The rare earth element geochemistry of acid-sulphate and acid-sulphate-chloride geothermal systems from Yellowstone National Park, Wyoming, USA

Rare earth element (REE) concentrations have been determined by Inductively Coupled Plasma-Mass Spectrometry (ICP-MS) in acid-sulphate and acid-sulphate-chloride waters and the associated sinters and volcanic rocks from the Yellowstone National Park (YNP), Wyoming, USA, geothermal system. REE concentrations in the volcanic rocks range from 222 to 347 ppm; their chondite-normalised REE patterns are typical of upper continental crust, with LREE > HREE and negative Eu anomalies. Total REE concentrations in the fluids range from 3 to 1133 nmol kg −1 (≥ 162 ppm), and ΣREE concentrations in sinter are ≥ 181 ppm. REE abundances and patterns in drill core material from YNP indicate some REE mobility. Normalisation of REE concentrations in altered Lava Creek Tuff (LCT) from Y-12 drill core to REE concentrations in fresh LCT indicate that the REE overall have been depleted with the exception of Eu, which has been decoupled from the REE series and concentrated in the altered rocks. Relative to the host rocks the REE patterns of the fluids are variably depleted in HREEs and LREEs, and usually have a pronounced positive Eu anomaly.
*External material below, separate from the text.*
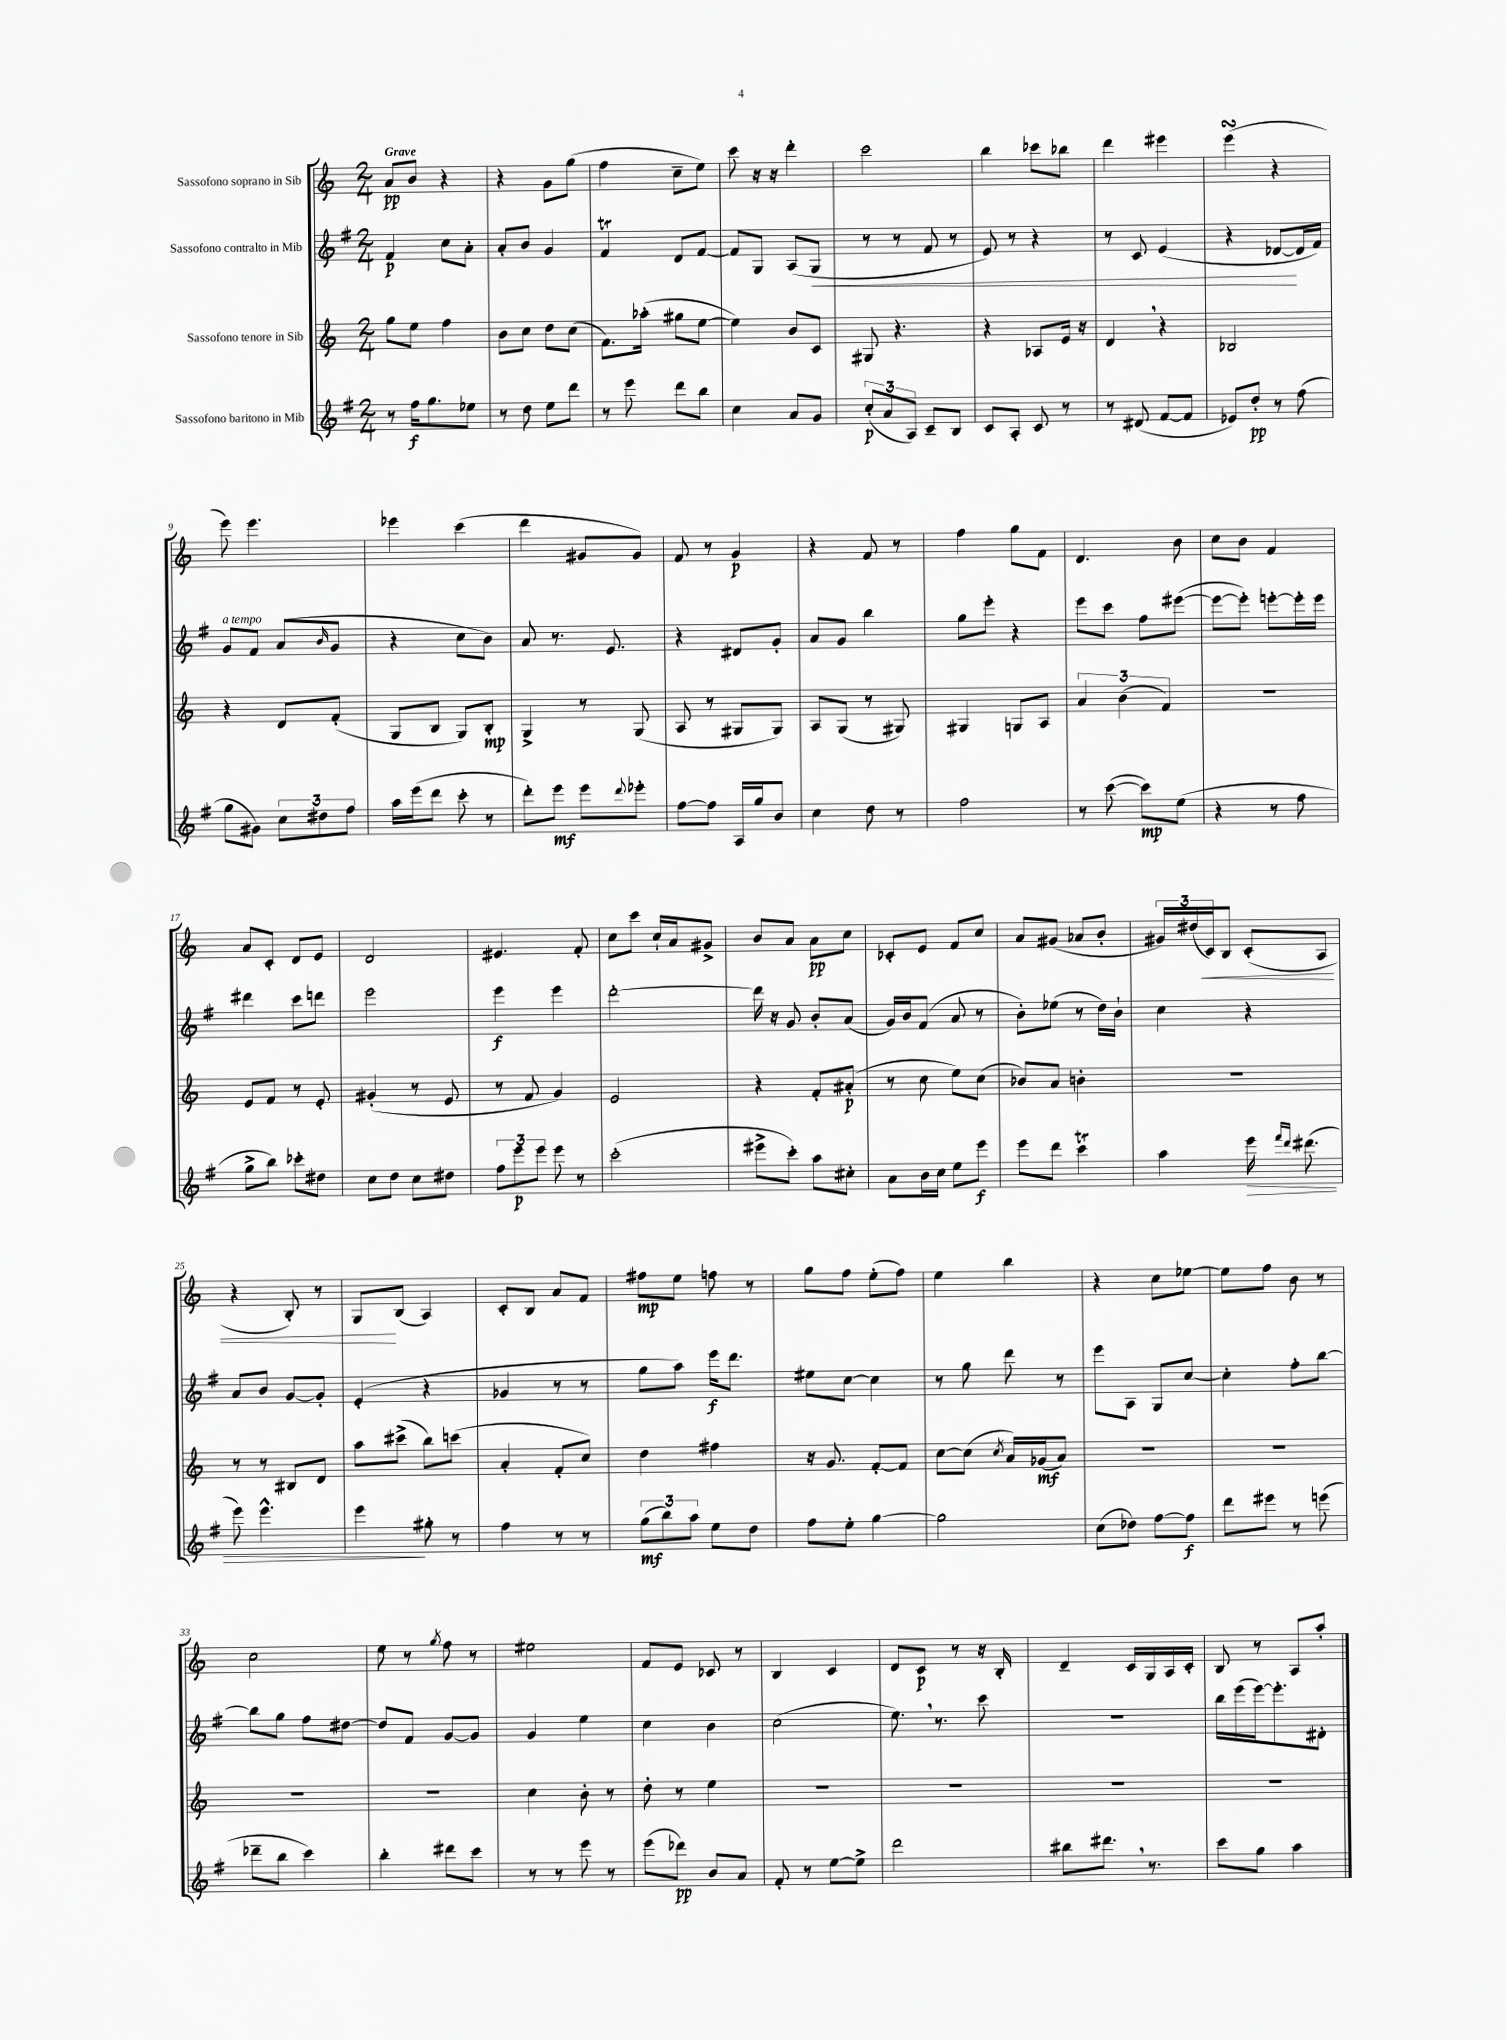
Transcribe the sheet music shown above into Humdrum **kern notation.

This decoupling of Eu from the REE suite suggests that (1) Eu has been preferentially removed either from the host rock glass or from the host rock minerals, or (2) the waters are from a high temperature or reducing environment where Eu 2+ is more soluble than the trivalent REEs. Since the latter is inconsistent with production of acid-sulphate springs in a low temperature, oxidising near-surface environment, we suggest that the positive Eu anomalies in the fluids result from preferential dissolution of a Eu-rich phase in the host rock. Spatial and temporal variations in major element chemistry and pH of the springs sampled from Norris Geyser Basin and Crater Hills accompany variations in REE concentrations and patterns of individual geothermal springs. These are possibly related to changes in subsurface plumbing, which results in variations in mixing and dilution of the geothermal fluids and may have lead to changes in the extent and nature of REE complexing.